Copy out the lines of each record below word for word, leaving out the pictures.

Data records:
---------------

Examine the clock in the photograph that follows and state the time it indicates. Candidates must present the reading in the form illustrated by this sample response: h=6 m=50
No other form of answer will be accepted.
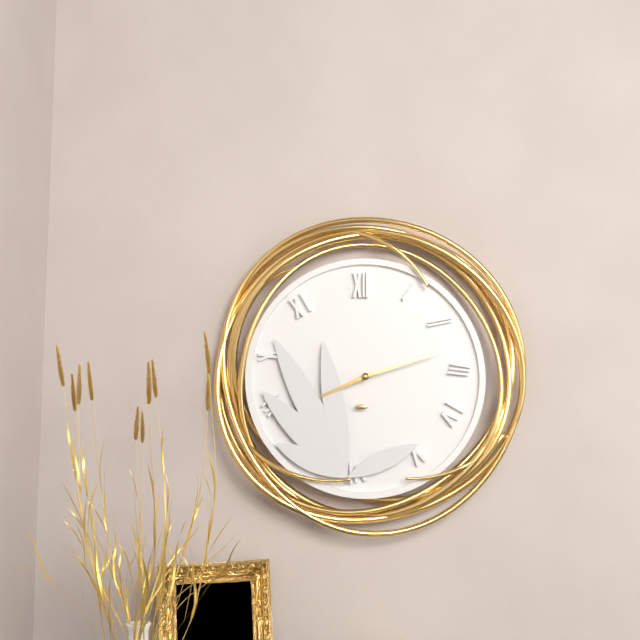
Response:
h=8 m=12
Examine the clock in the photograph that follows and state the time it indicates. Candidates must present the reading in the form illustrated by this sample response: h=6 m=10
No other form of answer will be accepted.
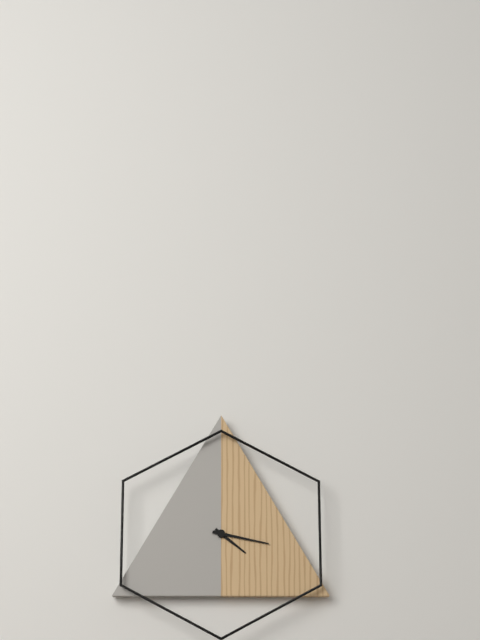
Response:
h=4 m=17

---------------

SOLVED EXERCISE:
Examine the clock in the photograph that follows and state the time it indicates. Candidates must present the reading in the form illustrated by this sample response: h=6 m=50
No other form of answer will be accepted.
Response:
h=8 m=12
Examine the clock in the photograph that follows and state the time it indicates. Candidates must present the reading in the form illustrated by this sample response: h=6 m=10
No other form of answer will be accepted.
Response:
h=4 m=17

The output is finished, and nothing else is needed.